- TASK OBJECTIVE -
Below are records; give the number of their lines that contain "with", and only that number.
[[ INFORMATION SUPPLIED, beginning ]]
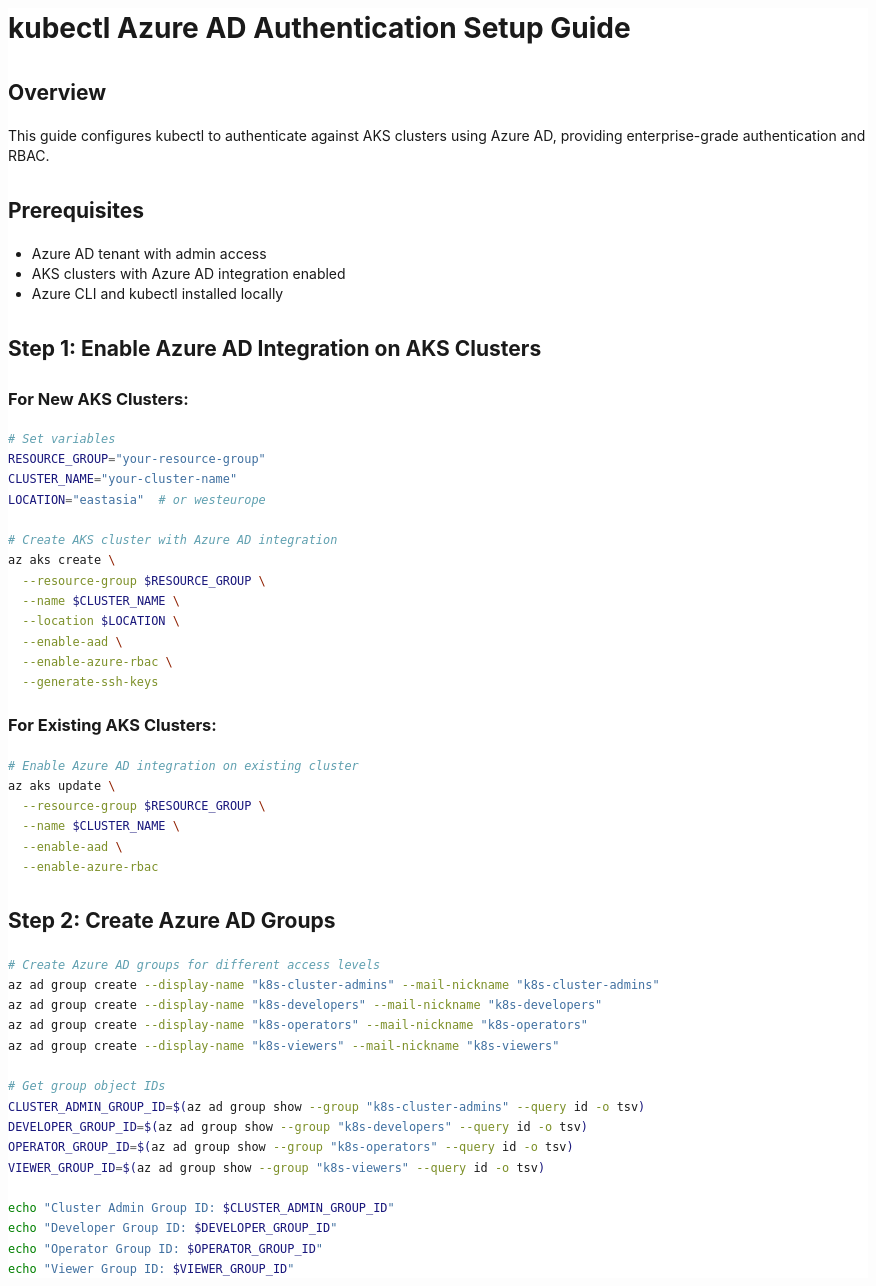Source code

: # kubectl Azure AD Authentication Setup Guide

## Overview
This guide configures kubectl to authenticate against AKS clusters using Azure AD, providing enterprise-grade authentication and RBAC.

## Prerequisites
- Azure AD tenant with admin access
- AKS clusters with Azure AD integration enabled
- Azure CLI and kubectl installed locally

## Step 1: Enable Azure AD Integration on AKS Clusters

### For New AKS Clusters:
```bash
# Set variables
RESOURCE_GROUP="your-resource-group"
CLUSTER_NAME="your-cluster-name"
LOCATION="eastasia"  # or westeurope

# Create AKS cluster with Azure AD integration
az aks create \
  --resource-group $RESOURCE_GROUP \
  --name $CLUSTER_NAME \
  --location $LOCATION \
  --enable-aad \
  --enable-azure-rbac \
  --generate-ssh-keys
```

### For Existing AKS Clusters:
```bash
# Enable Azure AD integration on existing cluster
az aks update \
  --resource-group $RESOURCE_GROUP \
  --name $CLUSTER_NAME \
  --enable-aad \
  --enable-azure-rbac
```

## Step 2: Create Azure AD Groups

```bash
# Create Azure AD groups for different access levels
az ad group create --display-name "k8s-cluster-admins" --mail-nickname "k8s-cluster-admins"
az ad group create --display-name "k8s-developers" --mail-nickname "k8s-developers"
az ad group create --display-name "k8s-operators" --mail-nickname "k8s-operators"
az ad group create --display-name "k8s-viewers" --mail-nickname "k8s-viewers"

# Get group object IDs
CLUSTER_ADMIN_GROUP_ID=$(az ad group show --group "k8s-cluster-admins" --query id -o tsv)
DEVELOPER_GROUP_ID=$(az ad group show --group "k8s-developers" --query id -o tsv)
OPERATOR_GROUP_ID=$(az ad group show --group "k8s-operators" --query id -o tsv)
VIEWER_GROUP_ID=$(az ad group show --group "k8s-viewers" --query id -o tsv)

echo "Cluster Admin Group ID: $CLUSTER_ADMIN_GROUP_ID"
echo "Developer Group ID: $DEVELOPER_GROUP_ID"
echo "Operator Group ID: $OPERATOR_GROUP_ID"
echo "Viewer Group ID: $VIEWER_GROUP_ID"
```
[[ INFORMATION SUPPLIED, end ]]
- YOUR RESPONSE -
3